After first connecting with Pratt’s Saturday Art School while growing up in the neighborhood, Lillian Benson enrolled as a student, setting herself off on a path toward becoming a trailblazing television, video, and feature film editor. She has gone on to edit Emmy-nominated and Peabody Award-winning films including Eyes on the Prize II (1990) and Get in the Way: The Journey of John Lewis (2015), teach at the University of Southern California, and serve as the first Black woman to be a member of the American Cinema Editors (ACE) honorary society. Having recently been appointed chair of ACE’s Diversity in Editing Mentorship Program, Benson holds rare insights into the necessity of supporting the next generation and what it takes to do that work. 

What role has mentorship played in your career? 

[In film] mentorship plays a critical role in learning how to do your job in post-production. I am a career film and TV editor, and our editing rooms traditionally are hierarchical—there is a direct chain of command. The entry-level person—the apprentice—learns from the assistant, who learns from the editor. Remember, during the Renaissance the great painters had apprentices, who painted cherubs in the corners as a way of learning. It’s the same principle.
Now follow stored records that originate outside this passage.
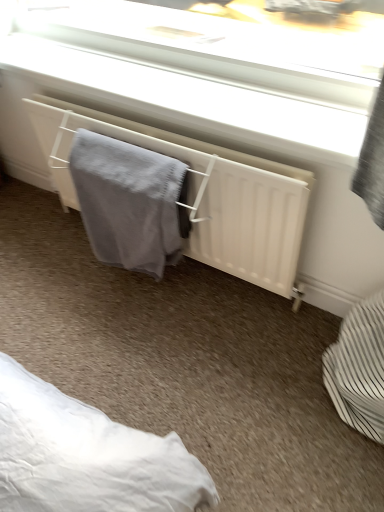
You are a GUI agent. You are given a task and a screenshot of the screen. Output one action in this format:
    pyautogui.click(x=<x>, y=<y>)
    Task: Click on the free region under gray knitted towel at center (from a real-world perspective)
    The image size is (384, 512).
    Given the screenshot: What is the action you would take?
    pyautogui.click(x=143, y=285)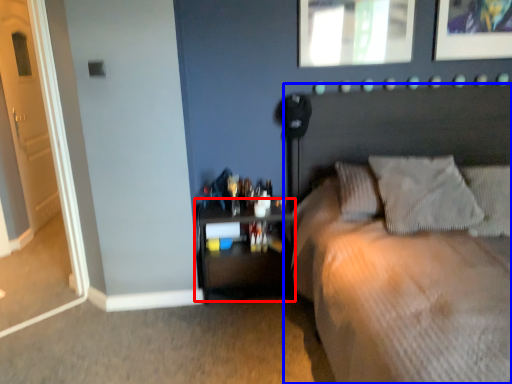
Question: Which of the following is the closest to the observer, nightstand (highlighted by a red box) or bed (highlighted by a blue box)?

Choices:
 (A) nightstand
 (B) bed

Answer: (B)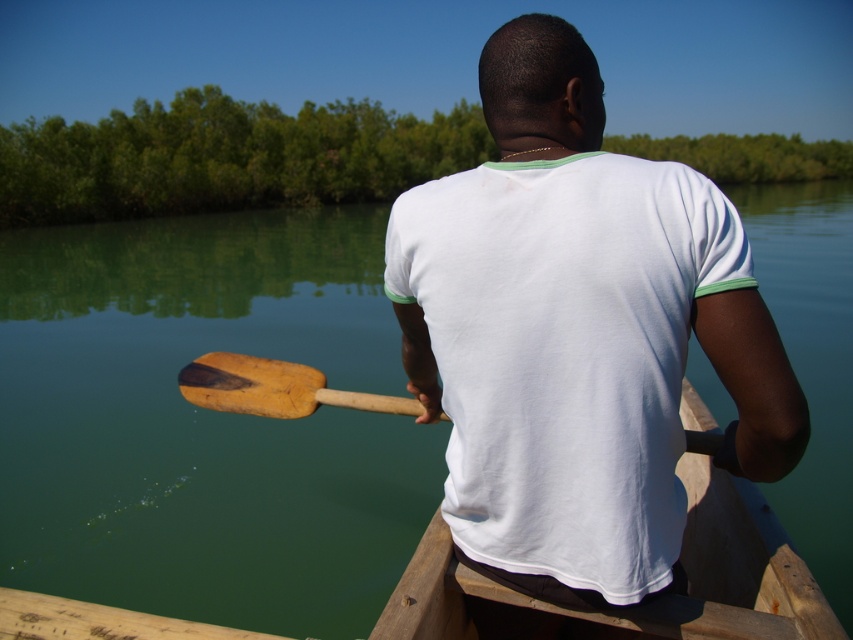
You are planning to place a 24 inch long object between the white cotton shirt at center and the wooden canoe at center. Is there enough space?

The distance between the white cotton shirt at center and the wooden canoe at center is 22.45 inches, which is less than the 24 inch long object. Therefore, there isn not enough space to place the object between them.

You are standing on the shore looking at the scene. Where is the green smooth water at center located in terms of coordinates?

The green smooth water at center is located at the coordinates point (206, 420).

You are a passenger in the wooden canoe at center. You want to see the green smooth water at center. Which direction should you look?

The green smooth water at center is above the wooden canoe at center, so you should look upward to see it.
Who was one influential figure for you at Pratt?

I was encouraged to explore filmmaking as a profession by my photography professor, Arthur Freed. He saw something in a series of photos of mine that prompted him to say, “you have the best sense of sequence I have ever seen.” I was a scholarship student, a commuter, and filmmaking was way beyond any concept I had for myself at the time. But the best mentors recognize the unrealized talent of an individual and encourage it. 

I have been the beneficiary of this kind of support many times in my career—from the editor who helped me get my first job, to the editor who got me into the union, to the directors who hired me for my first two national PBS series, to the director who helped me move from documentaries into dramatic work. For whatever reason, they saw something in me, they invested in me, and I now return the favor and invest in others.

A woman with gray hair in a gray dress sitting in a red chair.
Lillian Benson ’70. Photo by William Stetz

What has your work with the American Cinema Editors Diversity in Editing Mentorship Program taught you about mentorship?

The ACE Diversity in Editing Mentorship Program is entering its ninth year. We have 18 editors/mentors. Each year, we select 21 new mentees who are referred by ACE members. Anyone is eligible, but we try to encourage candidates from underrepresented communities. Most mentees are asked back for a second year.

As a person of color, I have always considered mentoring young people an obligation.

I was lucky that the person who taught me how to assist on fiction projects was the first African American supervising editor at any major New York network, CBS. There were things only he could teach me. 

One challenge in finding a mentor is young people don’t realize how much effort it takes to be a mentor. And how much time is required. (I know I didn’t when I was coming up.) This can be challenging for people of color fewer of us are in this line of work.

All mentors know it takes time to do the work, but we also know that if we don’t there won’t be anybody coming up behind us.

What advice would you give fellow mentors on how to support emerging talent in film?

I try to speak the truth. That is my North Star. Try to speak to young people from your spirit to theirs.